STATED PROBLEM A: Summarize the piece on agile development for games in two sentences.

SELECTED EXCERPT:
[START]
Agile For Gamedev - A Poor Fit

The release of Cyberpunk 2077 in a poor state last year led to a lot of debate on how game development projects should be managed. Staff were overworked, deadlines were missed, features were cut, and the game came out with serious bugs. Despite throwing more money and time at the problem, and cutting the scope, quality was still low. Calling the launch a failure would not be strictly true - the game has sold many millions of copies and apparently covered its costs - but everyone knows the industry needs to do better than this.

The classic trade-off - quality is constrained by scope, cost, and time

Anyone who's followed game development for a while will know there's nothing new here. 'Crunch time' has been a staple of game development for as long as the industry has had major projects, and was already common knowledge when the famous 'EA Spouse' blog entry was posted 17 years ago. Despite faster computers, better tools, more powerful languages, and growing experience, things don't seem to have improved much in game development.

And yet in the rest of the software development world, things have changed a lot. Perhaps the biggest change in development practices has been the move towards agile development. Agile means many things to many people but the core principles are basically that you involve the customer and/or the user more, in a collaborative and iterative process that discovers requirements as you go and responds to change. It is supposed to lead to a more manageable project.

One commentator claimed that Cyberpunk failed primarily because they did not follow agile project management processes, and particularly did not practice the specific act of 'Continuous Delivery', where the software is being 'delivered' on a regular basis (e.g. daily) to be assessed. It's reasonable to say that "bad software engineering" played a part in the problem. However, the claims that this is a failure to adhere to agile principles don't add up. The developers CD Projekt Red - like most major game developers and quite a lot of smaller ones - do in fact employ people to perform continuous delivery and 'devops thinking'. It just didn't really make a difference.

I mentioned in my introduction post that I think iterative, 'agile' development can actually cause problems for game development projects, despite being the overwhelmingly dominant paradigm. Why?
[END]
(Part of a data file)
[START]
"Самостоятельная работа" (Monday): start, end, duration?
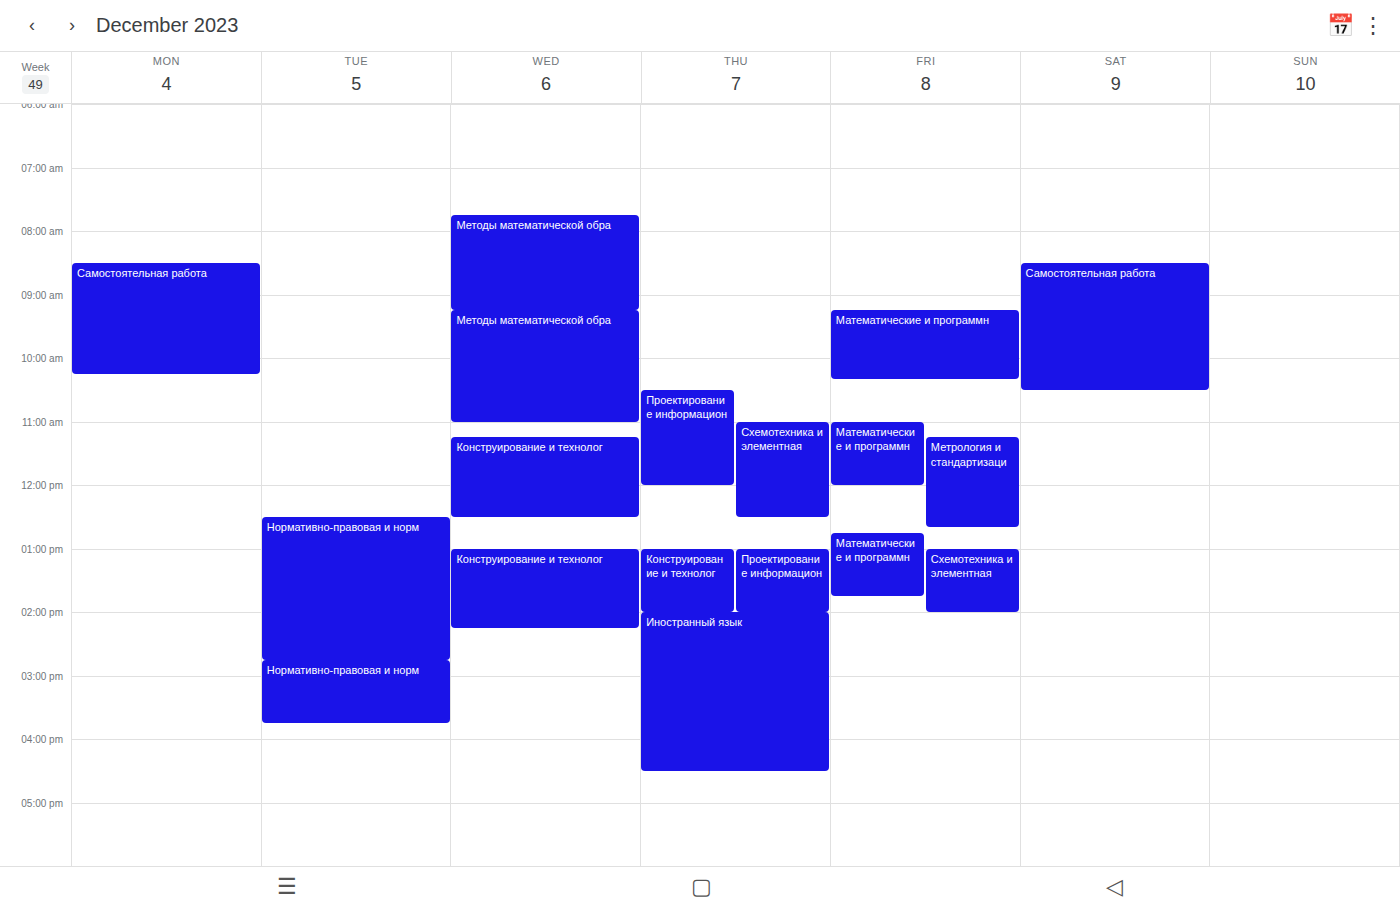
8:30 AM to 10:15 AM, 1 hour 45 minutes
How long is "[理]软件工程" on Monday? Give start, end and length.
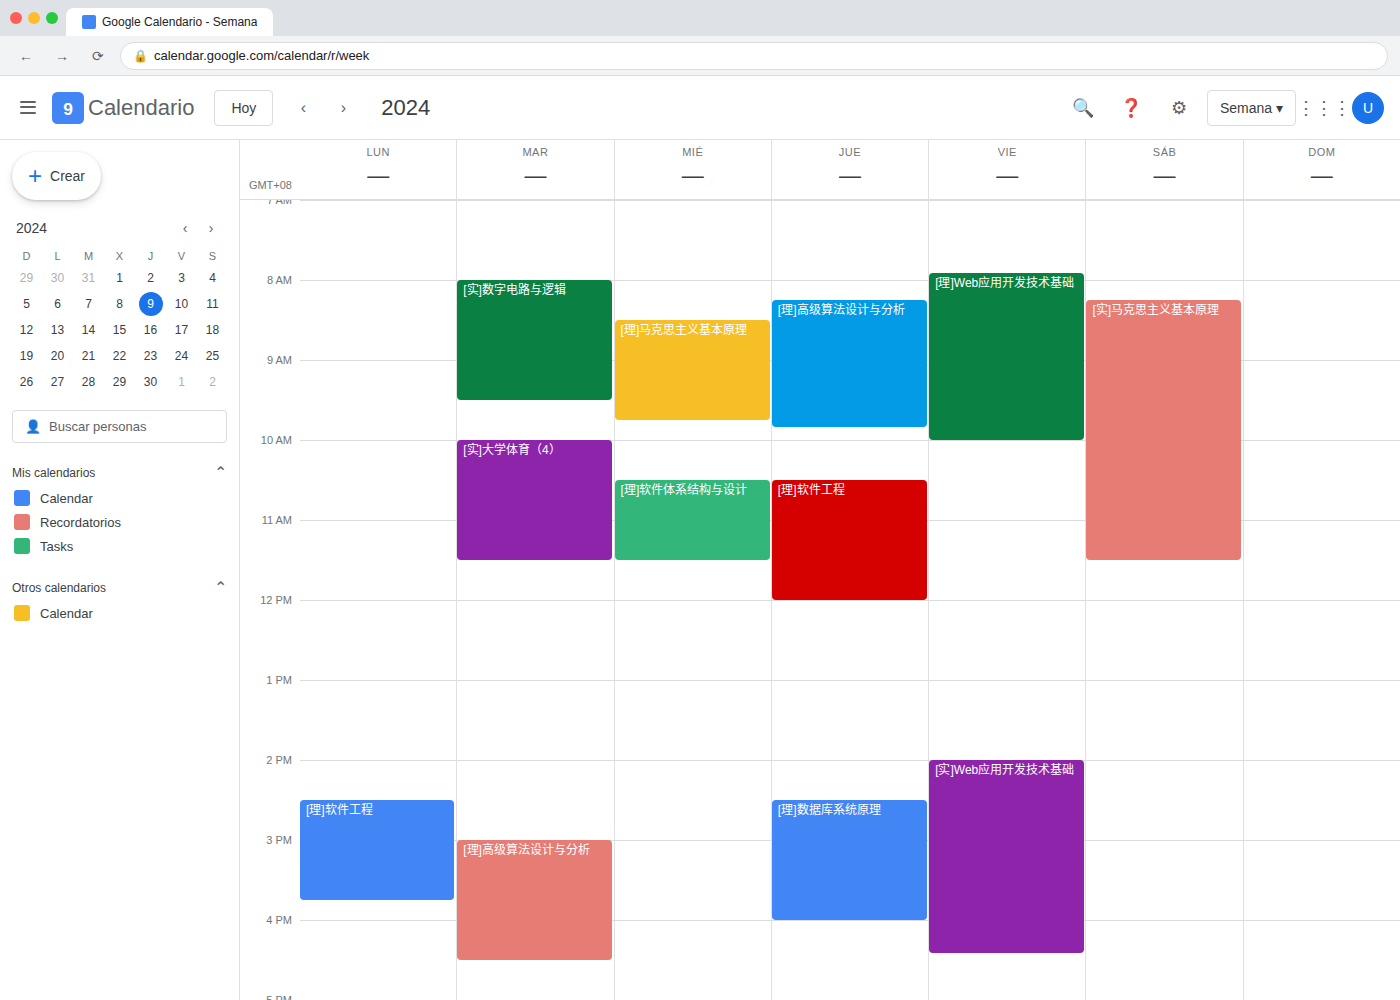
14:30 to 15:45, 1 hour 15 minutes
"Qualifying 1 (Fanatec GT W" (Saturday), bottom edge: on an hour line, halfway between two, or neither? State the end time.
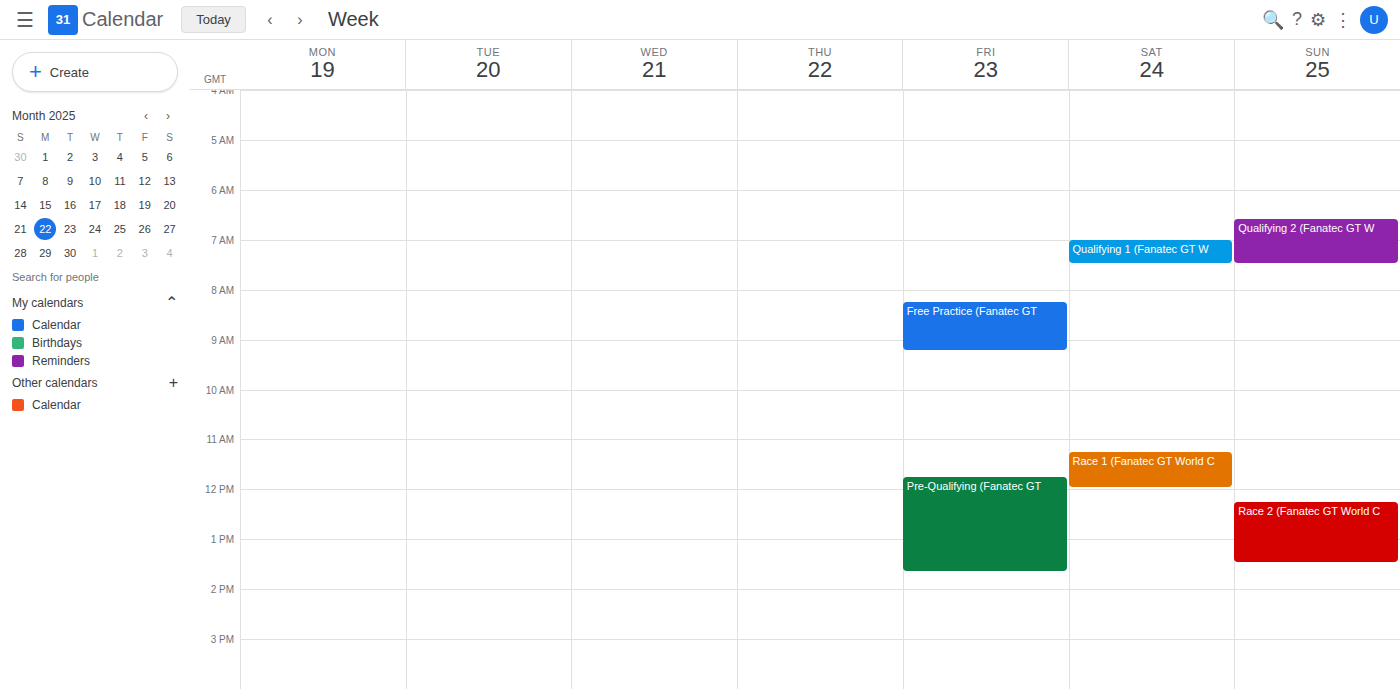
07:30 -- halfway between the 07:00 and 08:00 lines.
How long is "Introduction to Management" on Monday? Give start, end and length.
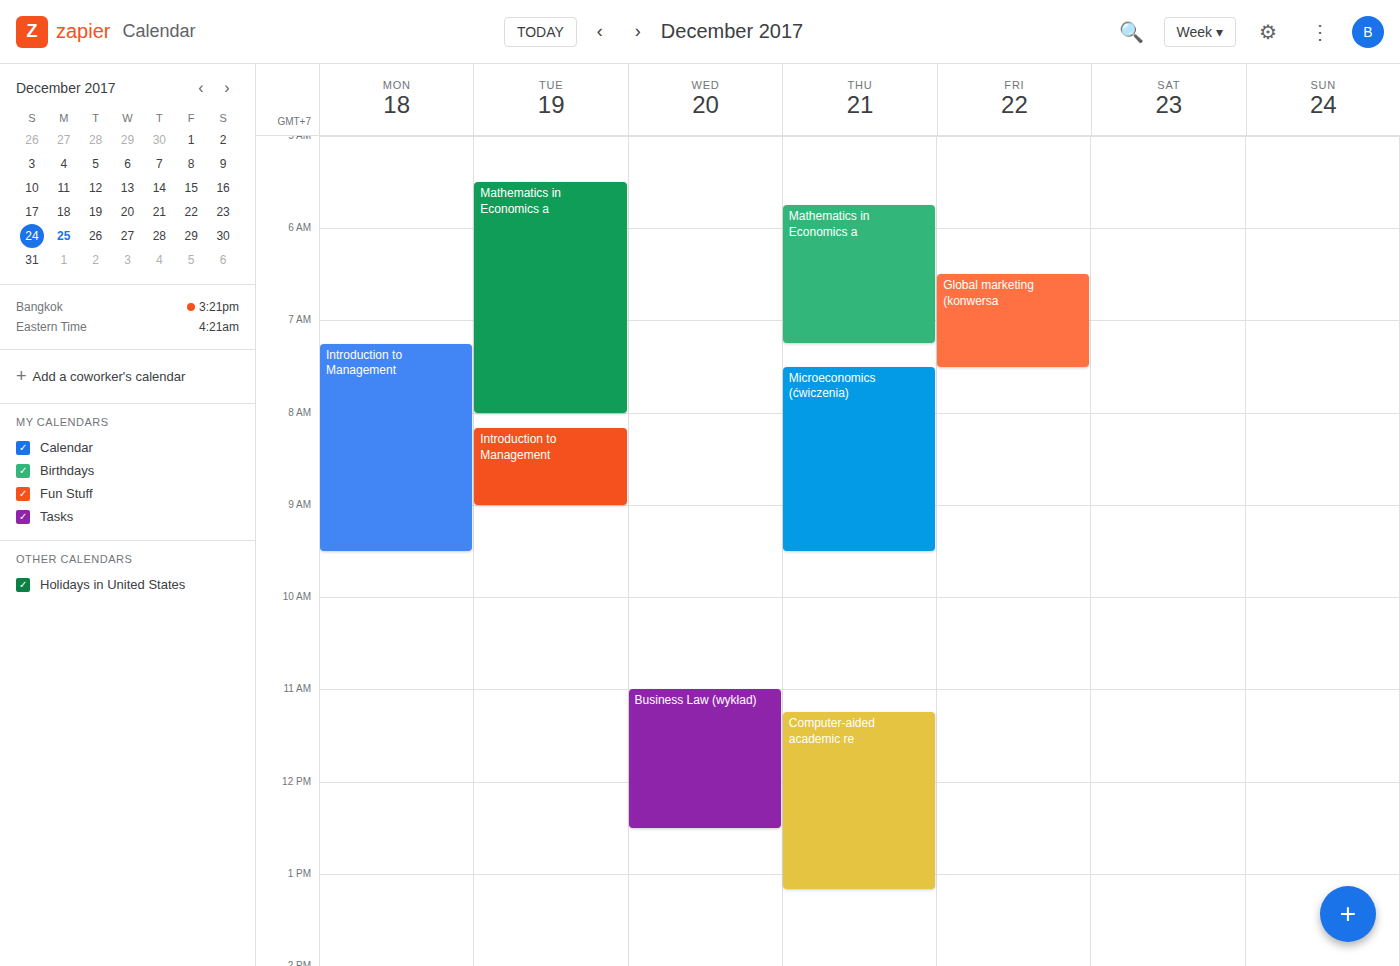
7:15 AM to 9:30 AM, 2 hours 15 minutes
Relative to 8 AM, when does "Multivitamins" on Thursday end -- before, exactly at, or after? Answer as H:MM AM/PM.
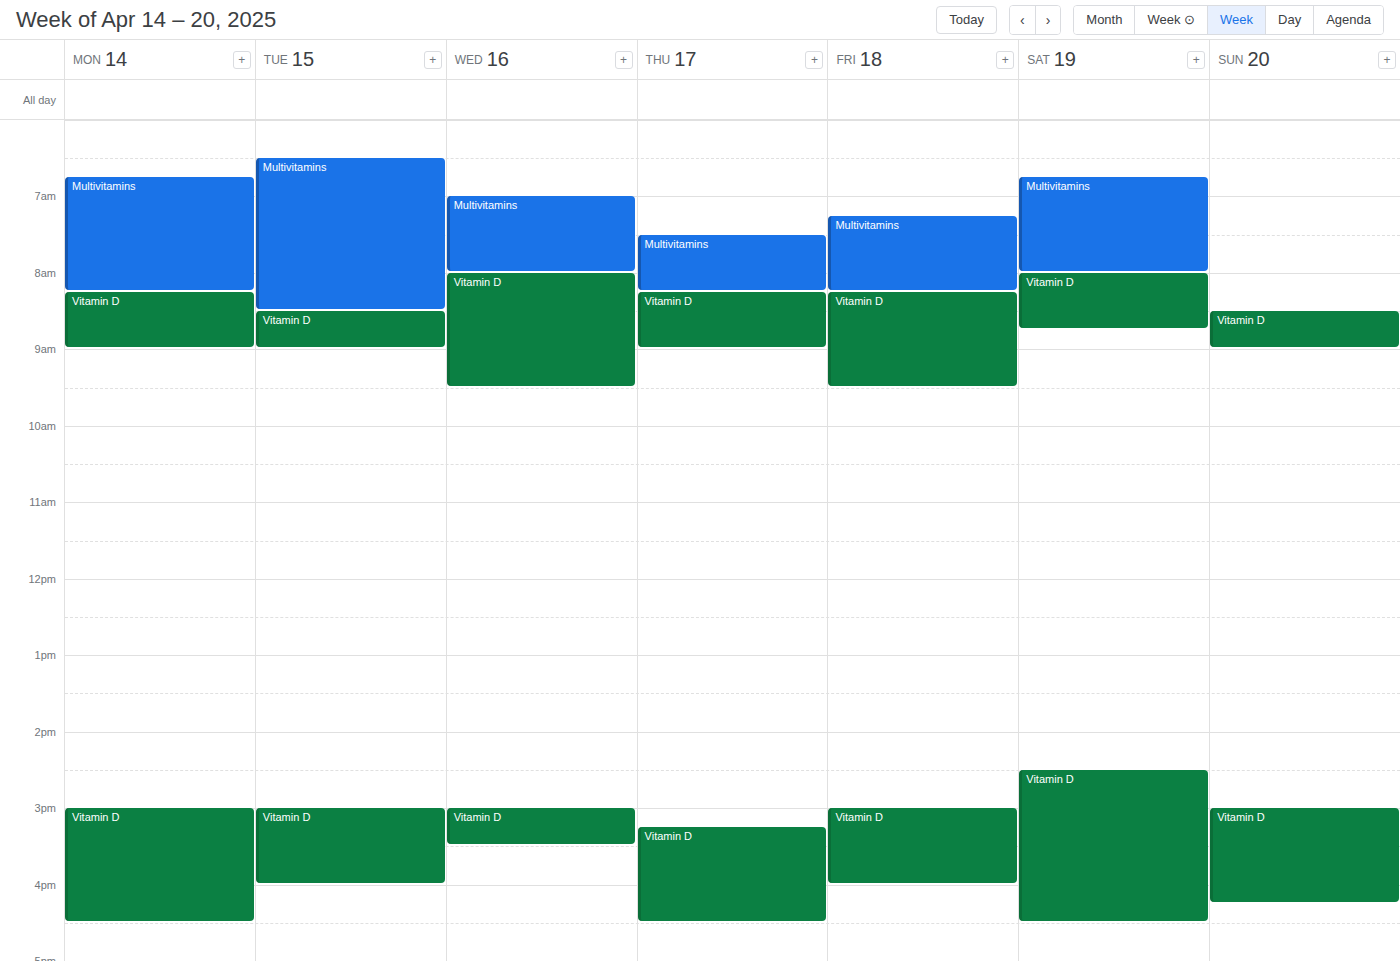
8:15 AM -- after 8 AM, 15 minutes below the 8 AM line.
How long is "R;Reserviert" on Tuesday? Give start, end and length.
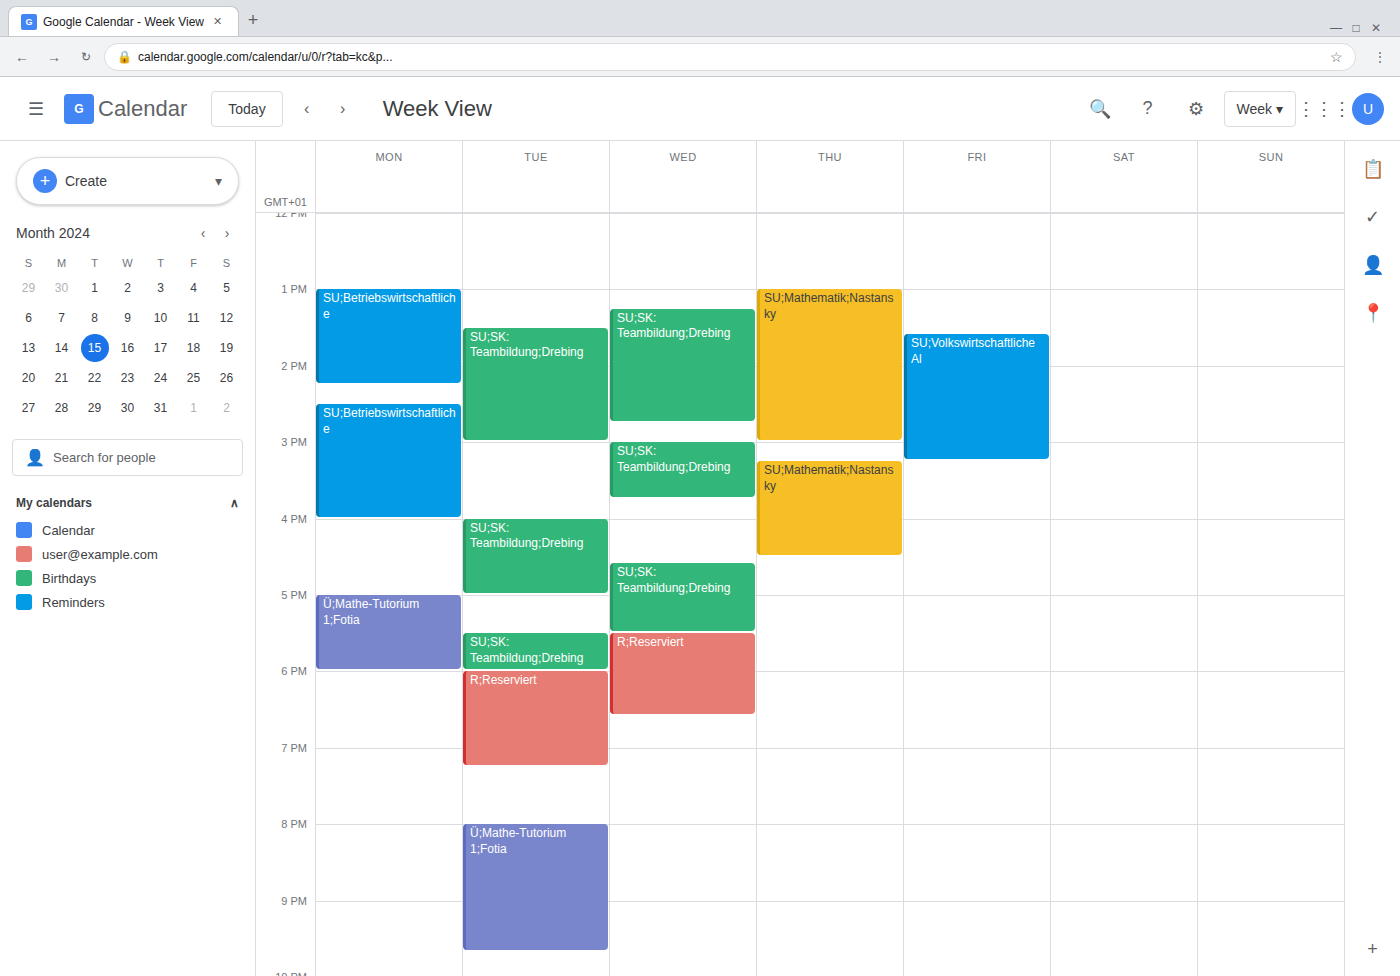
[END]
STATED PROBLEM B: Output every line of the rows in the data file as a numbered list, skipping blank lines and leaving the pictures out.

RESULT A: The release of Cyberpunk 2077 in a poor state, after overworked staff, missed deadlines and cut features, sparked debate on how game projects should be managed, though crunch has long been a staple of the industry. One commentator blamed the failure on not following agile practices such as continuous delivery, but the text argues that the developers did use such practices without it making a difference, and it suggests that iterative development can itself cause problems for game projects.

RESULT B:
1. "Самостоятельная работа" (Monday): start, end, duration?
2. 8:30 AM to 10:15 AM, 1 hour 45 minutes
3. How long is "[理]软件工程" on Monday? Give start, end and length.
4. 14:30 to 15:45, 1 hour 15 minutes
5. "Qualifying 1 (Fanatec GT W" (Saturday), bottom edge: on an hour line, halfway between two, or neither? State the end time.
6. 07:30 -- halfway between the 07:00 and 08:00 lines.
7. How long is "Introduction to Management" on Monday? Give start, end and length.
8. 7:15 AM to 9:30 AM, 2 hours 15 minutes
9. Relative to 8 AM, when does "Multivitamins" on Thursday end -- before, exactly at, or after? Answer as H:MM AM/PM.
10. 8:15 AM -- after 8 AM, 15 minutes below the 8 AM line.
11. How long is "R;Reserviert" on Tuesday? Give start, end and length.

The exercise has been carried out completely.